For the entries below, repeat exactly each line starting with the one that contains "الهاتف في نفس الوقت." and going on through the one that contains "Faktem ale je, že", and no others.

.....

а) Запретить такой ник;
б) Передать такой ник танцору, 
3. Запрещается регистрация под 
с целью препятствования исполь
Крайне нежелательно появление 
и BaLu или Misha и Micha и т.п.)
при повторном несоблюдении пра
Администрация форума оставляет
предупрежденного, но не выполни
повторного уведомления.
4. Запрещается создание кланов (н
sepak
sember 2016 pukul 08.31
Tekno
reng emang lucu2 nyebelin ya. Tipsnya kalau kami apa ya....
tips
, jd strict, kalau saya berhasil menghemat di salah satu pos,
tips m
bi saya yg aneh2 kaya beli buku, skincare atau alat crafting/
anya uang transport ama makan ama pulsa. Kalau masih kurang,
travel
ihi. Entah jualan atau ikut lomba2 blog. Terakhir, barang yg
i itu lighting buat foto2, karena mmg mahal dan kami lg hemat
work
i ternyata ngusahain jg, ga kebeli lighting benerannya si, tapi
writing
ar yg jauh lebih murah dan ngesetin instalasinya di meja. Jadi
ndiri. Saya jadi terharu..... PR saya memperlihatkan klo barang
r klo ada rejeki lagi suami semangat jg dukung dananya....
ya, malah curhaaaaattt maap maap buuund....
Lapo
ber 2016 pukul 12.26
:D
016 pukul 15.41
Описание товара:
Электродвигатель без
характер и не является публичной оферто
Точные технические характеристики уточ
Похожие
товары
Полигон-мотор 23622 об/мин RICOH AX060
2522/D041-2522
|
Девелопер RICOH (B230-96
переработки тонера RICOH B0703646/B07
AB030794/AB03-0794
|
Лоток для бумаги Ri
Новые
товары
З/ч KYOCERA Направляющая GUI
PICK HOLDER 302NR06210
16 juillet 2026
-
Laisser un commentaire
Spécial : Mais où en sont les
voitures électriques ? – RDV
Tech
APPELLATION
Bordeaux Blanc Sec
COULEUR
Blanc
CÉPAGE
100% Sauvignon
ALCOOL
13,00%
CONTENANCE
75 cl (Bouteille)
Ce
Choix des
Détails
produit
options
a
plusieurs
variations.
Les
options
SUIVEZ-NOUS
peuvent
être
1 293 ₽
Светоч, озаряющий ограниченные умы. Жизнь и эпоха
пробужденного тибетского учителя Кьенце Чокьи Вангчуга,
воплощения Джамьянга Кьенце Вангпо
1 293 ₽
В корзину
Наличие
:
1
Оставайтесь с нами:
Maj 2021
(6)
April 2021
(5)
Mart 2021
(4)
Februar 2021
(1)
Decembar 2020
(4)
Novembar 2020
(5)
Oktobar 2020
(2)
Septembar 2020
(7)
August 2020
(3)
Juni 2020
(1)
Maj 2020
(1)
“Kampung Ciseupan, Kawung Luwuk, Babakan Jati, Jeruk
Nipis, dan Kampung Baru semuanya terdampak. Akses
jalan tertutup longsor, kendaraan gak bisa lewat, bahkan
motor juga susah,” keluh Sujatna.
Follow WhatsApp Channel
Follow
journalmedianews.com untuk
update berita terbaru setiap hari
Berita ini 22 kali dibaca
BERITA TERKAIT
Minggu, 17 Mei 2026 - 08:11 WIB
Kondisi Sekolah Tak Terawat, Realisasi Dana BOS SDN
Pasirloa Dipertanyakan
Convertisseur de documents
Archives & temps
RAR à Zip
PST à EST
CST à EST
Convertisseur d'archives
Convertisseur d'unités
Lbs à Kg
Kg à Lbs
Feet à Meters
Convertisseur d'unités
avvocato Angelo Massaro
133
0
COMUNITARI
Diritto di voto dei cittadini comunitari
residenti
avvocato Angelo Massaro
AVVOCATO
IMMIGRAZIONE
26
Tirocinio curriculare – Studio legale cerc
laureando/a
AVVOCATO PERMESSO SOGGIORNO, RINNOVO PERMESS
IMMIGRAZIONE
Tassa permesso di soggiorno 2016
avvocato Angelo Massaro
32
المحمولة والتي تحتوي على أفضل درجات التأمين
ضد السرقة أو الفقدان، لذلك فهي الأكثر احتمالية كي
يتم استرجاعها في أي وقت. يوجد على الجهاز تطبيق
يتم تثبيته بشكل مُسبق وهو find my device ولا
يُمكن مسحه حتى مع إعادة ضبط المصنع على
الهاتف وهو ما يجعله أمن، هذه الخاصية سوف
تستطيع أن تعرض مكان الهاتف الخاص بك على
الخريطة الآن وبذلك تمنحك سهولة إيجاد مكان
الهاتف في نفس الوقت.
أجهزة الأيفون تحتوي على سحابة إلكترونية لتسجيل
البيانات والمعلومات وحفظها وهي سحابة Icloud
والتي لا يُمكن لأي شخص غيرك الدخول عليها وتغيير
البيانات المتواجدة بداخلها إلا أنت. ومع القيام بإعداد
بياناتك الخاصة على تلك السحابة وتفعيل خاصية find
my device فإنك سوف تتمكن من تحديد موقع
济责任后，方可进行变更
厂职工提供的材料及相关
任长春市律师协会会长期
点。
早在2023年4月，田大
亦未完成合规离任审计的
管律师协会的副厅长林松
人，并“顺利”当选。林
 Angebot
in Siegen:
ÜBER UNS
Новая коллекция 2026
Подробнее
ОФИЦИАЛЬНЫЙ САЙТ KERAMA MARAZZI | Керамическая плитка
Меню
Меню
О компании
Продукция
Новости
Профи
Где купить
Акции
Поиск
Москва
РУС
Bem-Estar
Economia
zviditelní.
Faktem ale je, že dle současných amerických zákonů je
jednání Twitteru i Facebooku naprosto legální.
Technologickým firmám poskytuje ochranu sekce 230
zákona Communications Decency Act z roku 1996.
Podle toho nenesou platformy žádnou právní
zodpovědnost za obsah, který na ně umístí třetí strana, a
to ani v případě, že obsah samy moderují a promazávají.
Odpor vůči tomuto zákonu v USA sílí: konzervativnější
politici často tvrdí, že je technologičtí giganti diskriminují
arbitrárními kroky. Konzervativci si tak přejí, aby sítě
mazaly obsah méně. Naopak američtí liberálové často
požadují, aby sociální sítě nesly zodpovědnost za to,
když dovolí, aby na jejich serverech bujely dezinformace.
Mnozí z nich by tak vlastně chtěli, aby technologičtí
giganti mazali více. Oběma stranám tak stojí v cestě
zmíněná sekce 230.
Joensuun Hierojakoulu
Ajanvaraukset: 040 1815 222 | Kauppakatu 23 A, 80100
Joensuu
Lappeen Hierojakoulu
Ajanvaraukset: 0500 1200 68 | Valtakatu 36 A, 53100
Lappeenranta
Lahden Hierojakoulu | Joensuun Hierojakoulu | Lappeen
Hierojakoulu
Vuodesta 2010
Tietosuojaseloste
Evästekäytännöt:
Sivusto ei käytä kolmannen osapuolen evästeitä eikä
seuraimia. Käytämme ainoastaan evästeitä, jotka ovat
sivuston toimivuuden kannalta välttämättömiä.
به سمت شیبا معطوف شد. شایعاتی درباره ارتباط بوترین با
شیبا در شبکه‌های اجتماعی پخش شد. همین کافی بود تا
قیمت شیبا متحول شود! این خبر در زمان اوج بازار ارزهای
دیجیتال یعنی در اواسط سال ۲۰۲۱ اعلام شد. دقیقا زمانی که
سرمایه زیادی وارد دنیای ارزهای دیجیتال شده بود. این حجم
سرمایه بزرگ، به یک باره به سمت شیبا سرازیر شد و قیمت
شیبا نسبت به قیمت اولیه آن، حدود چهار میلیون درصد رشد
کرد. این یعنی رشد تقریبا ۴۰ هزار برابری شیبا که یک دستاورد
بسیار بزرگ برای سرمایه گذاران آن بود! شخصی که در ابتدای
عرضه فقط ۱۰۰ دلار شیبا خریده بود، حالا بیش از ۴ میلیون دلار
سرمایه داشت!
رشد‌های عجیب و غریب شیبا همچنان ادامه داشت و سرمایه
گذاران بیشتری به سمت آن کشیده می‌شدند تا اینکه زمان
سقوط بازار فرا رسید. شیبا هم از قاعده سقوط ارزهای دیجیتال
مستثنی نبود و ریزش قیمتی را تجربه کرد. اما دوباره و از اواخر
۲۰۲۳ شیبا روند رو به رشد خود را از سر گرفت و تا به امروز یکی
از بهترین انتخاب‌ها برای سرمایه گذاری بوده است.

.....

■ **RESPONSE TO THE TASK**:
الهاتف في نفس الوقت.
أجهزة الأيفون تحتوي على سحابة إلكترونية لتسجيل
البيانات والمعلومات وحفظها وهي سحابة Icloud
والتي لا يُمكن لأي شخص غيرك الدخول عليها وتغيير
البيانات المتواجدة بداخلها إلا أنت. ومع القيام بإعداد
بياناتك الخاصة على تلك السحابة وتفعيل خاصية find
my device فإنك سوف تتمكن من تحديد موقع
济责任后，方可进行变更
厂职工提供的材料及相关
任长春市律师协会会长期
点。
早在2023年4月，田大
亦未完成合规离任审计的
管律师协会的副厅长林松
人，并“顺利”当选。林
 Angebot
in Siegen:
ÜBER UNS
Новая коллекция 2026
Подробнее
ОФИЦИАЛЬНЫЙ САЙТ KERAMA MARAZZI | Керамическая плитка
Меню
Меню
О компании
Продукция
Новости
Профи
Где купить
Акции
Поиск
Москва
РУС
Bem-Estar
Economia
zviditelní.
Faktem ale je, že dle současných amerických zákonů je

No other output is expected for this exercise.